Figure 3. Comparison of the maximal velocity between the 3 different sensors during all the repetitions in deadlift.

These results are in line with a study that used PUSH in a non-guided back squat and concluded that it was invalid. On the other hand, two other studies studied PUSH and found that this sensor was valid. But these two studies did not report validity at specific relative intensities and one of them validated PUSH in a smith machine back squat. The main reason for these differences in results is in the type of exercise used (guided vs. non-guided) and in the exercise itself (squat vs. deadlift). The algorithm of inertial sensors is supposed to recognize the exercise performed to better adapt its measurement. In addition, the accelerometers are sometimes not sensitive enough to detect the weakest movements of the bar.

Practical Applications

In comparison with the GymAware, reference of the linear transducers, this new study shows that the PUSH inertial sensor is not valid in a conventional deadlift, regardless of the relative intensity of 1RM used. It is therefore strongly recommended not to use this device if you wish to base your training on the velocity of execution. In terms of reliability, these small wireless sensors (like the old Myotest or the new Beast) are very limited, although they seem very practical. It is not uncommon that some repetitions are simply not counted or that the values indicated are completely out of standard (because the velocities will be too important or too weak to be correctly analyzed or even recognized).

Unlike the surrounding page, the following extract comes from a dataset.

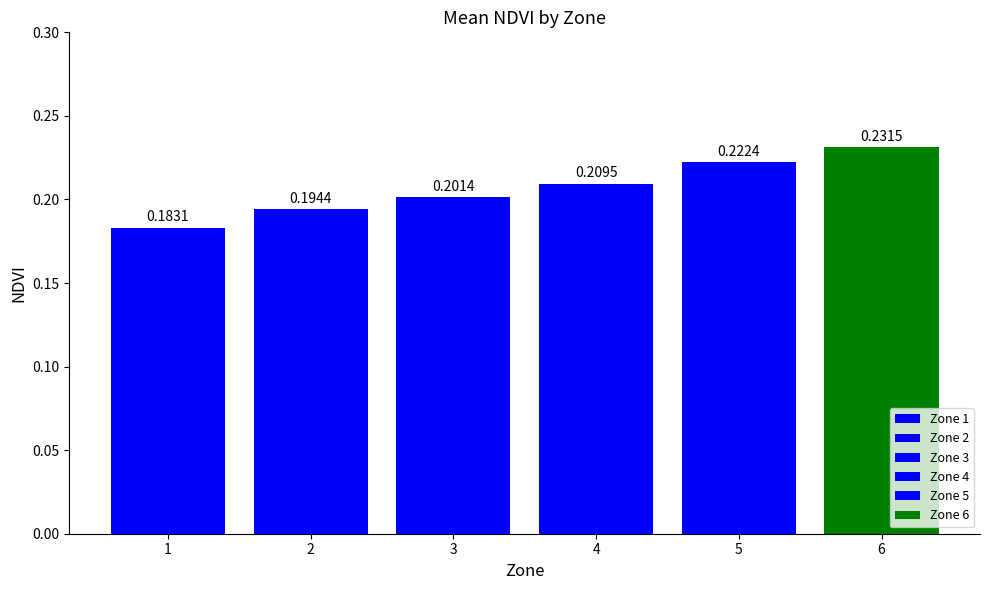

What is the average value?

0.2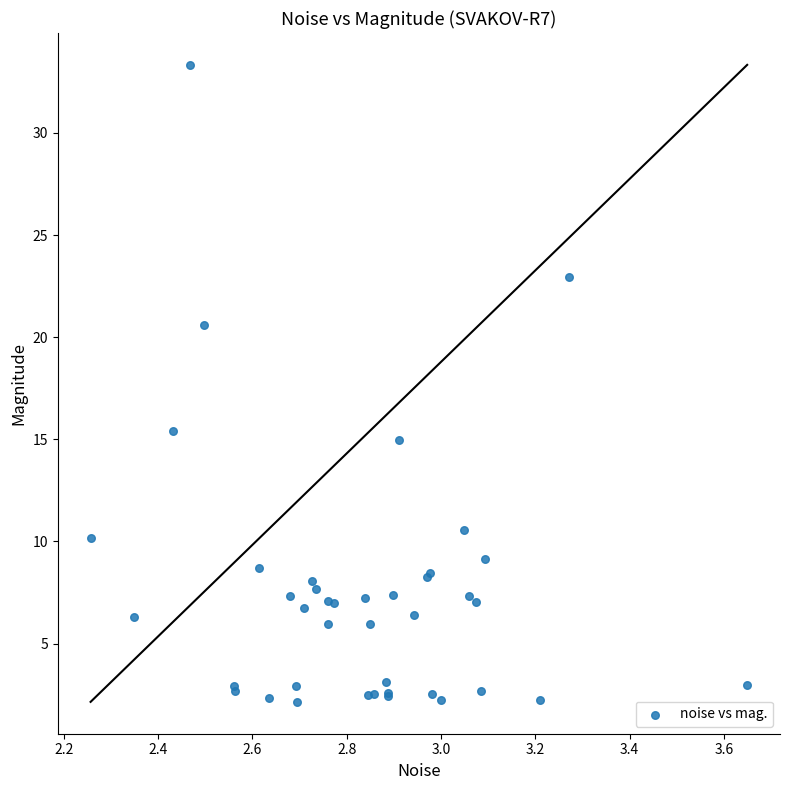

What Y value in the scatter plot is closest to 17?

15.4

In addition, even if the price is very attractive compared to devices such as GymAware or Tendo, and the device implementation is much simpler and convenient, all this is at the expense of measurement reliability. In this case, how will you be sure that you progress (or regress / or stagnation) over time is simply not the device playing you tricks ? Note that an interesting alternative (in terms of price) linear transducer has emerged : Open Barbell and the company that marketed this product will soon launch a new product : RepOne Strength. It remains to know if it's reliable...


  1. Chéry C and Ruf L. Reliability of the load-velocity relationship and validity of the PUSH to measure velocity in the Deadlift. J Strength Cond Res Article in Press, 2018.